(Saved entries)
········

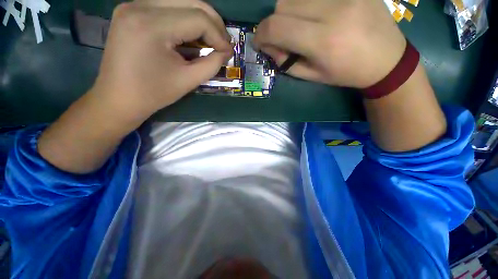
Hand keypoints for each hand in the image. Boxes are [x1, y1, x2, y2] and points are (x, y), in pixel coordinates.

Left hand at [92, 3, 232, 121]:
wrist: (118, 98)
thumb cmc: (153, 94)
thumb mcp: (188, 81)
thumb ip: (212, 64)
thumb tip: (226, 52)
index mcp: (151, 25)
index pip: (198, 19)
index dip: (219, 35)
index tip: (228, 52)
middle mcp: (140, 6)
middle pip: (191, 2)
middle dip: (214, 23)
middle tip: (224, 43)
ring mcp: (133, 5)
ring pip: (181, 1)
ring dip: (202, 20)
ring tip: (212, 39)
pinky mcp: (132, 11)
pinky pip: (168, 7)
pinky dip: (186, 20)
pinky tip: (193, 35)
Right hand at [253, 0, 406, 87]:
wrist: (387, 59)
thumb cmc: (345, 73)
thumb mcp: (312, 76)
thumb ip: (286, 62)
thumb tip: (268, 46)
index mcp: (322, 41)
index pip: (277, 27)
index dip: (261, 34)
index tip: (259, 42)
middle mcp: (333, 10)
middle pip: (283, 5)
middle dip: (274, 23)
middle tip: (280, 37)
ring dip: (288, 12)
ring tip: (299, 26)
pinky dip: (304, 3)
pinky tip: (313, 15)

········

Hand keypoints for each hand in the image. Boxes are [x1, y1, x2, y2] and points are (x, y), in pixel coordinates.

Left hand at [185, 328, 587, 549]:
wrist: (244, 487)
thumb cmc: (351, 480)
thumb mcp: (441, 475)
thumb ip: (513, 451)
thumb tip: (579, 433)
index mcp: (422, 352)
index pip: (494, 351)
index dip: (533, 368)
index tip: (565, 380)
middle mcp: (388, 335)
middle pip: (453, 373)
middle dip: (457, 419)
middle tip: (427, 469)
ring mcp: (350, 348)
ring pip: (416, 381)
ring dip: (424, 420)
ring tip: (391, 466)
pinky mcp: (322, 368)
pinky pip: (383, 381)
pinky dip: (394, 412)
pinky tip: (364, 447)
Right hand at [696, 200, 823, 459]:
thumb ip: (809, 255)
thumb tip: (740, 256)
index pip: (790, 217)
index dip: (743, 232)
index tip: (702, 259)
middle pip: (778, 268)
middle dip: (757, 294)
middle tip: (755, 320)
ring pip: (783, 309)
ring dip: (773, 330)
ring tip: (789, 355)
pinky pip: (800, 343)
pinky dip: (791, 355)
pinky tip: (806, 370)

········

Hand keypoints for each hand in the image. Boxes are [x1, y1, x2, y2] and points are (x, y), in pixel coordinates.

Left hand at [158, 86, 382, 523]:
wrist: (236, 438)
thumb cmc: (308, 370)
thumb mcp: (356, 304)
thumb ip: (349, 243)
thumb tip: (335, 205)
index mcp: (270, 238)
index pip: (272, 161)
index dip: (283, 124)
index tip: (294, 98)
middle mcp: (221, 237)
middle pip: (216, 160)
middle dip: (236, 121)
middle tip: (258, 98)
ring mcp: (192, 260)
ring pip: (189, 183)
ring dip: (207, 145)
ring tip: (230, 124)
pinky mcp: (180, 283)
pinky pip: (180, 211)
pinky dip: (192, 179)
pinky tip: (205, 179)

········

◆ Task to carry out:
Filter the records above for "Left" and copy every matching line.

◆ Expected answer:
Left hand at [92, 3, 232, 121]:
Left hand at [185, 328, 587, 549]:
Left hand at [158, 86, 382, 523]:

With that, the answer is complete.